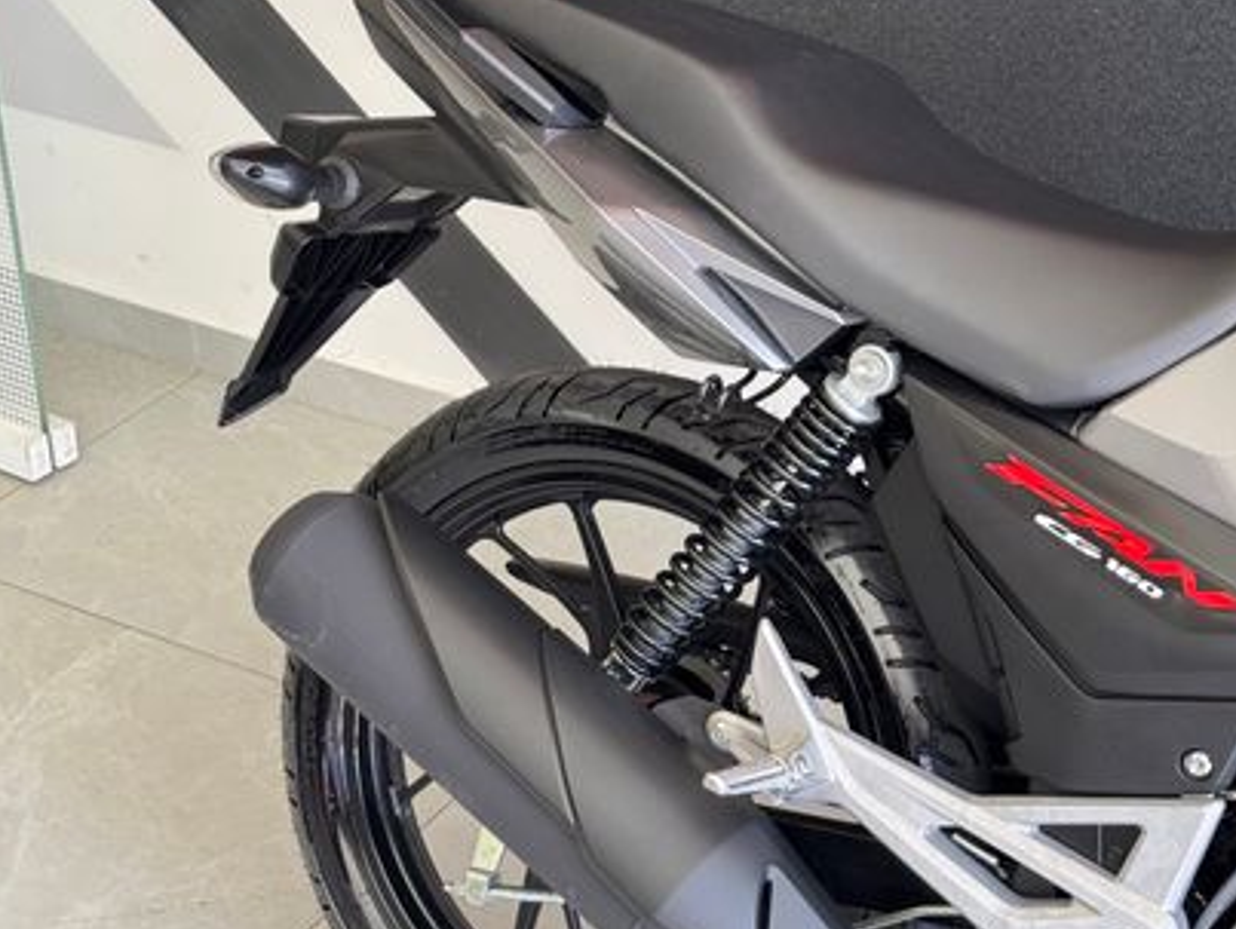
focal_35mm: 56
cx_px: 641
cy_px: 503
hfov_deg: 34.3
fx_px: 2001
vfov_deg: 26.1
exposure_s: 1/60
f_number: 1.78
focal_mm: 6.76
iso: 100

■ ■ ■

▶ PROBLEM STATEMENT: Print the records above exactly, minus pictures.

▶ TASK ANSWER:
focal_35mm: 56
cx_px: 641
cy_px: 503
hfov_deg: 34.3
fx_px: 2001
vfov_deg: 26.1
exposure_s: 1/60
f_number: 1.78
focal_mm: 6.76
iso: 100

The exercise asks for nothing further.